What you are asked to do: From the text on VerbNet parsing, reproduce word for word the passage that begins at "For each frame" and stops after "and its subclasses.".

Resources parsing

VerbNet parsing

The parsing of VerbNet is done by the verbnetreader module. It reads every XML file in data/verbnet3-2, each of which represents a VerbNet root class and all its subclasses.

For each frame found in every class and subclasses of a file, a VerbnetOfficialFrame object is instanciated and associated with every member verb of the class and its subclasses.

The difficult part is to build the structure and the role list of the VerbnetOfficialFrame, that is, to convert the primary attribute of the DESCRIPTION element to an acceptable list of syntactic elements (that is, compatible with FrameNet annotations), and to retrieve the roles of the elements that have one.

The following operations are applied to the elements of the primary attribute:

  • everything that is after a ”.” or a “-” is removed (for instance, NP.theme becomes NP, S-Quote becomes S)
  • adverbs are removed from the structure (not handled yet)
  • “v” is replaced by “V” (no distinction between transitive and non-transitive verbs needed)
  • “a/b” is interpreted as [a or b].
  • every preposition is made explicit. That means that “S_INF” is replaced with “to S” and more importantly, “PP” is replaced by “prep NP”.
  • every “PP S_ING” is converted to “prep S_ING” (and not “prep NP S_ING”)

Collected data:
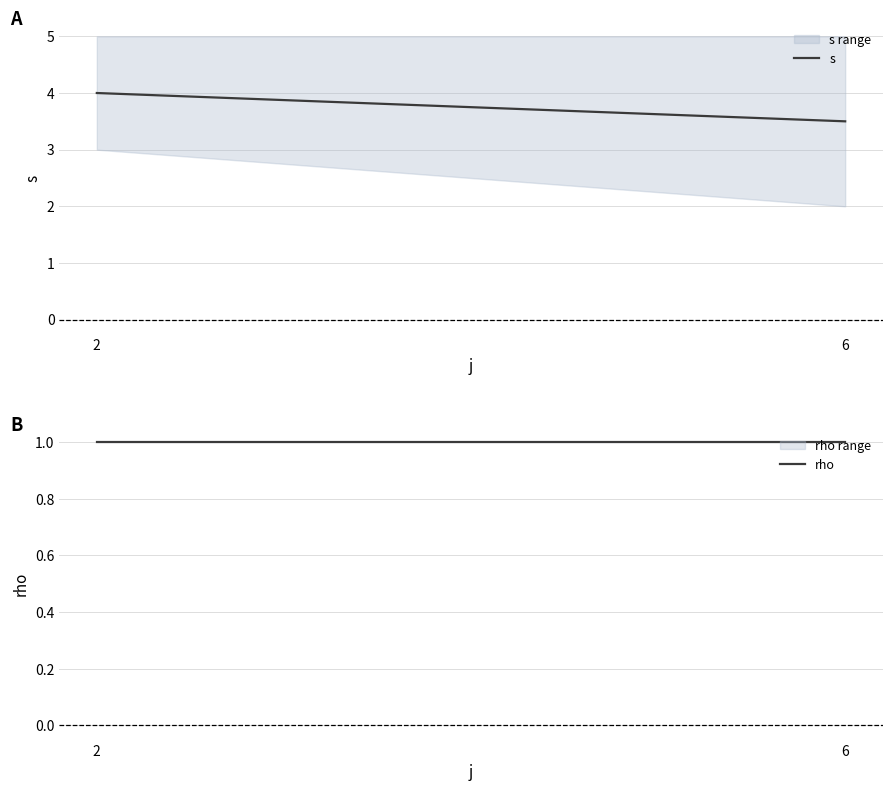

At which label does rho reach its peak?

2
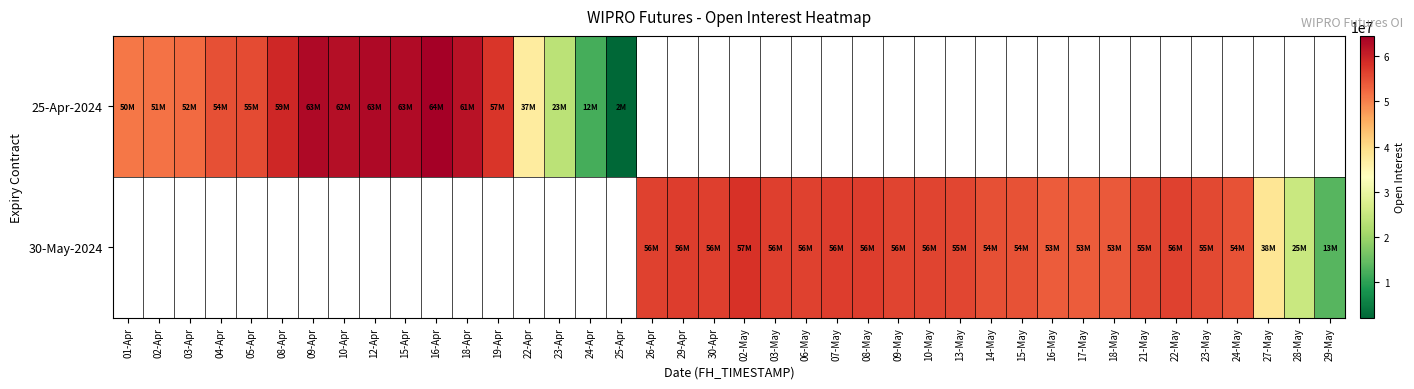

What is the maximum value shown in the chart?

64524000.0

Task response:
For each frame found in every class and subclasses of a file, a VerbnetOfficialFrame object is instanciated and associated with every member verb of the class and its subclasses.